Dr. Xray
Dr. Xray

Reputation: 928

Best practices for logging on top of logging levels

Generally, log levels can be switched to get different level of detailed logs. Usually a lowest level of log often can help one to identify which area of the codes could be wrong. To further debug, one usually increases the debug level to get more information. However, this results in unnecessary large amount of logs that is not related to the problem.

The quest is: what are the best practices on this issue? define another dimension of logs? By logic area, methods or else?

EDIT: This comes from a real project where the application deployed on customer environment and when things go wrong, the log is the thing they send in for debugging, definitely they will hate sending large amount of logs, or do the analysis/parsing themselves: usually they are non-technical customers. I guess this is related to the question of how to manager the logging efficiency in this situation. Please leave comment if opening another thread is more proper. Thanks.

Upvotes: 7

Views: 1603

Answers (3)

Glenn
Glenn

Reputation: 8032

You already mentioned logging by level. Here are the logging levels provided by the java.util.logging package which are very effective for controlling the volume of log messages based on need (trending vs debugging).

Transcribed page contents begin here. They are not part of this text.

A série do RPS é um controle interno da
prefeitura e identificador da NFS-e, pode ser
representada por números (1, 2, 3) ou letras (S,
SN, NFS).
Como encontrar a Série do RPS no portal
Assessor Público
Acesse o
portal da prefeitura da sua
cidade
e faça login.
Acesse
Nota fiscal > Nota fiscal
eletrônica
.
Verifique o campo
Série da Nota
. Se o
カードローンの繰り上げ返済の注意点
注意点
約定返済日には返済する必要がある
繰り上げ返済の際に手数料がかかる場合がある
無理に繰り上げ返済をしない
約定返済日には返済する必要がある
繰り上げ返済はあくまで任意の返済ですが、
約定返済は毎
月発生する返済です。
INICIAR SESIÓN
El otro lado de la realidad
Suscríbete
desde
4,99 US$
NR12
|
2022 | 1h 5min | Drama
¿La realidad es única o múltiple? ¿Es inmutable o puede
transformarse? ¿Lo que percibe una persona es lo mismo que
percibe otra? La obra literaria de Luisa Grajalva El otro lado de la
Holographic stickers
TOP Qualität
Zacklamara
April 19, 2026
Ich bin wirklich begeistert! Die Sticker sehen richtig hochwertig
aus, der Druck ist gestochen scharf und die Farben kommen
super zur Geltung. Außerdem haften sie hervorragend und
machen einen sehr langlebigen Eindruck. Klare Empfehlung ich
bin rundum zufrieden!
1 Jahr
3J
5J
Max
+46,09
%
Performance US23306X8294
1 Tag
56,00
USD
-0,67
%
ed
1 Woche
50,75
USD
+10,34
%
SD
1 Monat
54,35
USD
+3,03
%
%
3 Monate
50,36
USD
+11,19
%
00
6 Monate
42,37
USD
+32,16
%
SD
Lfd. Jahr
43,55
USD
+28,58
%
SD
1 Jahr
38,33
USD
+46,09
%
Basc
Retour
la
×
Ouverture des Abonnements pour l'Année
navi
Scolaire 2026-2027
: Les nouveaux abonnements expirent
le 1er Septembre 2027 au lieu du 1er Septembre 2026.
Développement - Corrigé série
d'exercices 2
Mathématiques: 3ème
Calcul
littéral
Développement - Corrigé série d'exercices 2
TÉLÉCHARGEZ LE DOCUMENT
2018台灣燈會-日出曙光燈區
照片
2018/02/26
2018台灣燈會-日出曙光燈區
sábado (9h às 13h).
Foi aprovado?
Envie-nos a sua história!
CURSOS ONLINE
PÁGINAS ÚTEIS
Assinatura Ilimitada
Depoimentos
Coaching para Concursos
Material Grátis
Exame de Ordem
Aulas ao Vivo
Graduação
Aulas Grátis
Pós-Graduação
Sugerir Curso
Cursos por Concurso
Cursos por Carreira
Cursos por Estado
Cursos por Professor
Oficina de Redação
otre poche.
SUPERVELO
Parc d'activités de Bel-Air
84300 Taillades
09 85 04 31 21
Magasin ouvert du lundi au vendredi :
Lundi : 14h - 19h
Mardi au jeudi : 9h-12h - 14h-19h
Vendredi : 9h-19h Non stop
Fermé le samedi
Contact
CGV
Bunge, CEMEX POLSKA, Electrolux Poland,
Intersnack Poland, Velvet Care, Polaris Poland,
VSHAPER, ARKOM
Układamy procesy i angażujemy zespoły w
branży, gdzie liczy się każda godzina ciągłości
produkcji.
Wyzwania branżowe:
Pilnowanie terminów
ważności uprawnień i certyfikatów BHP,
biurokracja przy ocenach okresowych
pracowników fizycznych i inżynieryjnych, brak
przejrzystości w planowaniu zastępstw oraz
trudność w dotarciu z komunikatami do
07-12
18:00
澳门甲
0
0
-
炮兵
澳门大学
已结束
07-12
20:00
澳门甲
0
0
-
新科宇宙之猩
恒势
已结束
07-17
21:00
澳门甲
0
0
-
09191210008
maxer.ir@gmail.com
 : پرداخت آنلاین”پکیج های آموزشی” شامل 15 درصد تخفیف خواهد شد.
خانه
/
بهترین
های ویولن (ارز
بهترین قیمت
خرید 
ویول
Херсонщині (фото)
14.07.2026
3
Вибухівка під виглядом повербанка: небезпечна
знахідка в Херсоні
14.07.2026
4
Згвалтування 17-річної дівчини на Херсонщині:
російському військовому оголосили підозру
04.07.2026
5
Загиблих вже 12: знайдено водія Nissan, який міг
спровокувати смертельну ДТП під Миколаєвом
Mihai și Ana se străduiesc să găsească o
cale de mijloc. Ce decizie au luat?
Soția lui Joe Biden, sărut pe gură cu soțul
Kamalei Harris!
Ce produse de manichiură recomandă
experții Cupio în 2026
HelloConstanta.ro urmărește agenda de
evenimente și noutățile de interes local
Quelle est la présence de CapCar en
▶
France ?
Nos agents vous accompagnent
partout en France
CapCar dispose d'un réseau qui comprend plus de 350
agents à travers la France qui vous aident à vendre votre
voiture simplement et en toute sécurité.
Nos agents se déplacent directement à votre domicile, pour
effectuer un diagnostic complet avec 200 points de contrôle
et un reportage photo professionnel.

Another dimension to logging is to log by events and to categorise those events into some kind of fairly shallow hierarchy. Check out this article on logging for the purposes of analysis for more information such as using Scribe and Hadoop.

Upvotes: 0

Mike Valenty
Mike Valenty

Reputation: 8981

If you have massive amounts of logs, you could separate them by functional area, this is what NHibernate does using log4net. Example:

NHiberate (root)
NHibernate.Loader
NHibernate.Cache
NHiberante.SQL
...

Also with a good library like log4j/net you can use a rolling log file appender which you can easily configure to not fill up your hard drive. For example, you can configure it to generate a log file up 10MB, then roll to another file up to 10 times and then go back the to first file and overwrite it.

Upvotes: 2

slugster
slugster

Reputation: 49984

You could use different listeners for different parts of your application. But probably the best thing you could use is the Microsoft Log Parser which gives you the ability to run queries over your log file, e.g. you can do a SELECT on the data within a text log file. Check it out, it really is quite a powerful tool.